--- DATA PROVIDED ---
______________________________

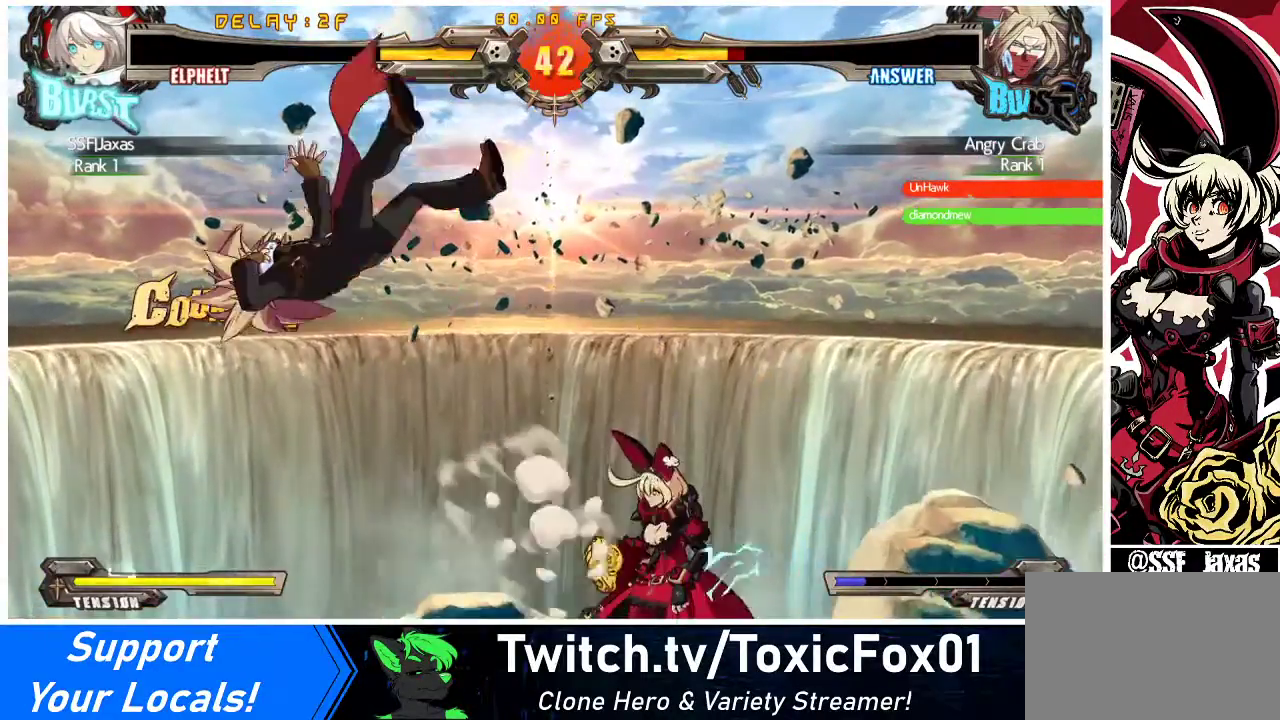
{"buttons": ["DPAD_LEFT"], "events": []}
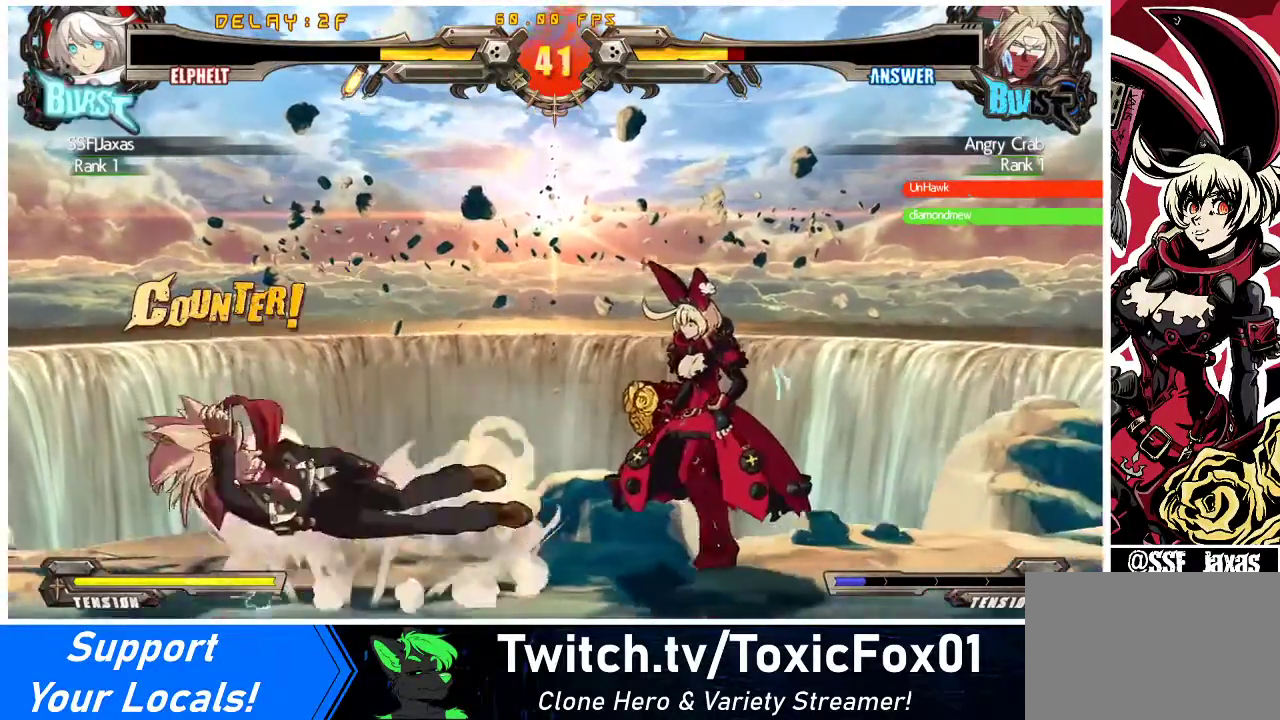
{"buttons": ["DPAD_LEFT"], "events": [[200, "DPAD_LEFT", "up"], [267, "DPAD_LEFT", "down"], [333, "DPAD_LEFT", "up"], [367, "DPAD_LEFT", "down"]]}
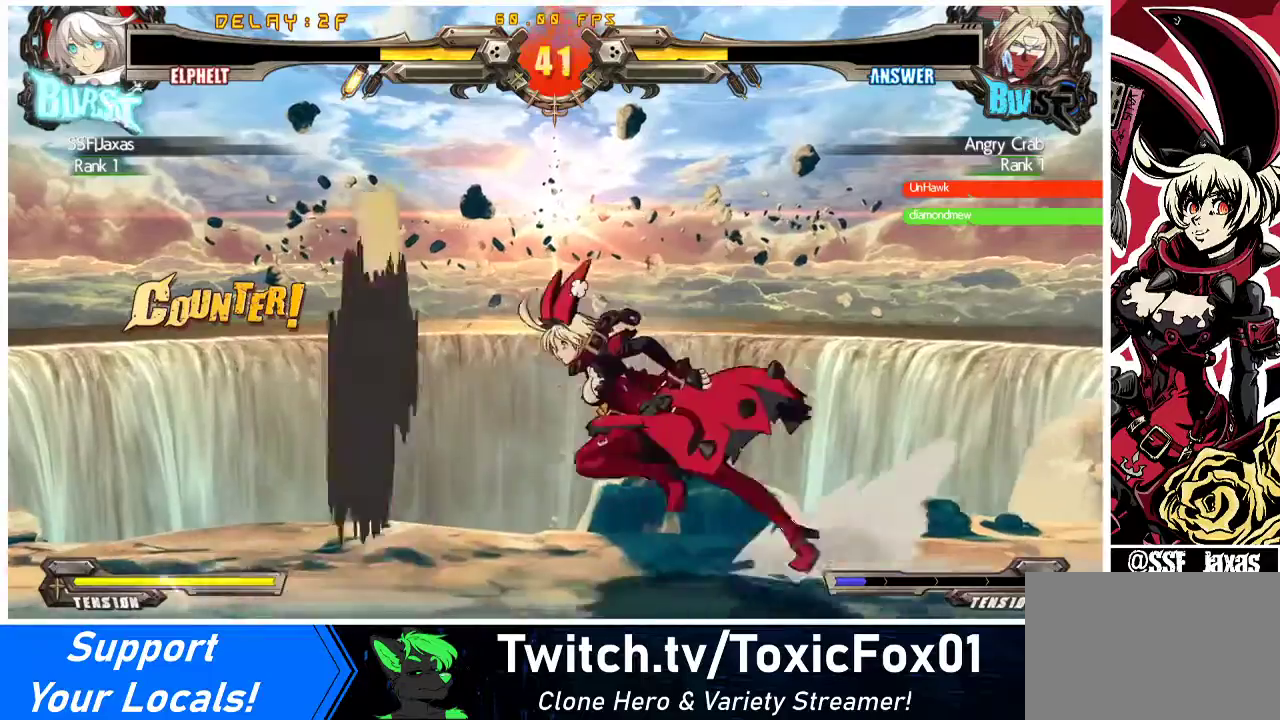
{"buttons": ["TRIANGLE"], "events": [[167, "DPAD_DOWN", "down"], [233, "DPAD_LEFT", "up"], [233, "SQUARE", "down"], [300, "DPAD_DOWN", "up"], [367, "SQUARE", "up"], [467, "TRIANGLE", "down"]]}
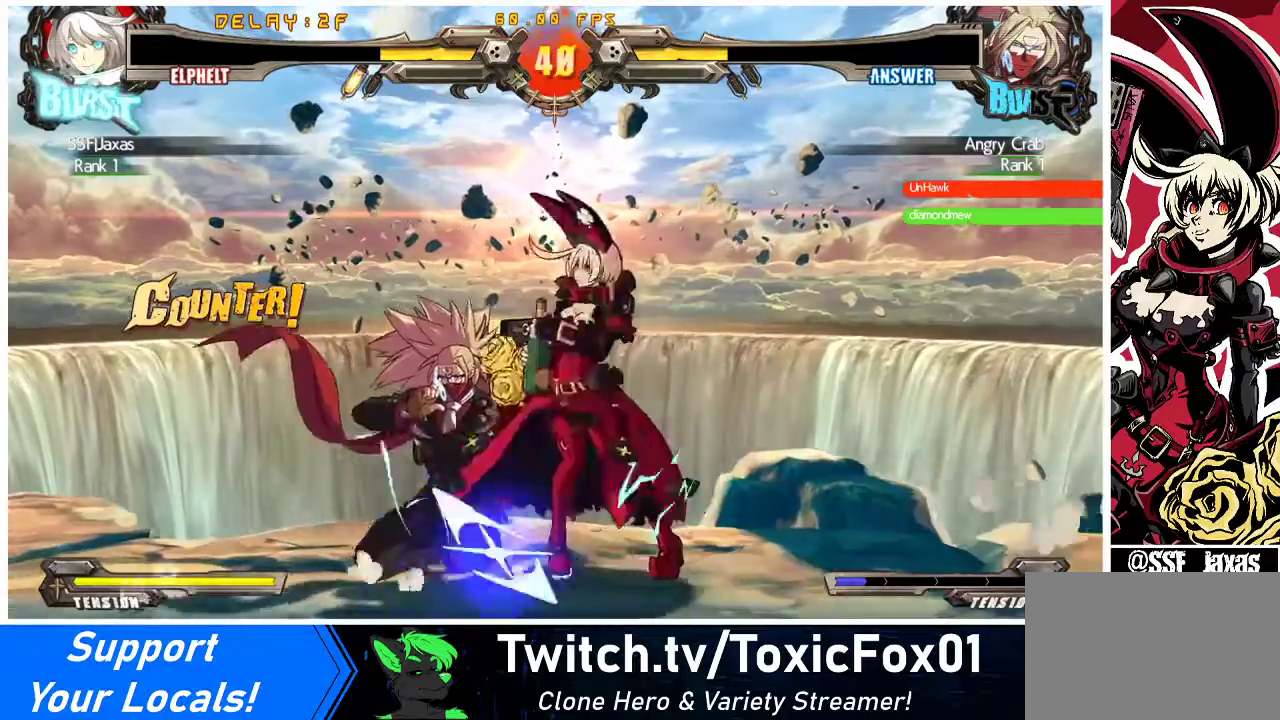
{"buttons": ["TRIANGLE"], "events": [[100, "TRIANGLE", "up"], [467, "TRIANGLE", "down"]]}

______________________________

--- DESCRIPTION OF THE TASK ---
Give back the whole listing exactly as it stands. No pictures belong in the copy.

--- OUTPUT ---
{"buttons": ["DPAD_LEFT"], "events": []}
{"buttons": ["DPAD_LEFT"], "events": [[200, "DPAD_LEFT", "up"], [267, "DPAD_LEFT", "down"], [333, "DPAD_LEFT", "up"], [367, "DPAD_LEFT", "down"]]}
{"buttons": ["TRIANGLE"], "events": [[167, "DPAD_DOWN", "down"], [233, "DPAD_LEFT", "up"], [233, "SQUARE", "down"], [300, "DPAD_DOWN", "up"], [367, "SQUARE", "up"], [467, "TRIANGLE", "down"]]}
{"buttons": ["TRIANGLE"], "events": [[100, "TRIANGLE", "up"], [467, "TRIANGLE", "down"]]}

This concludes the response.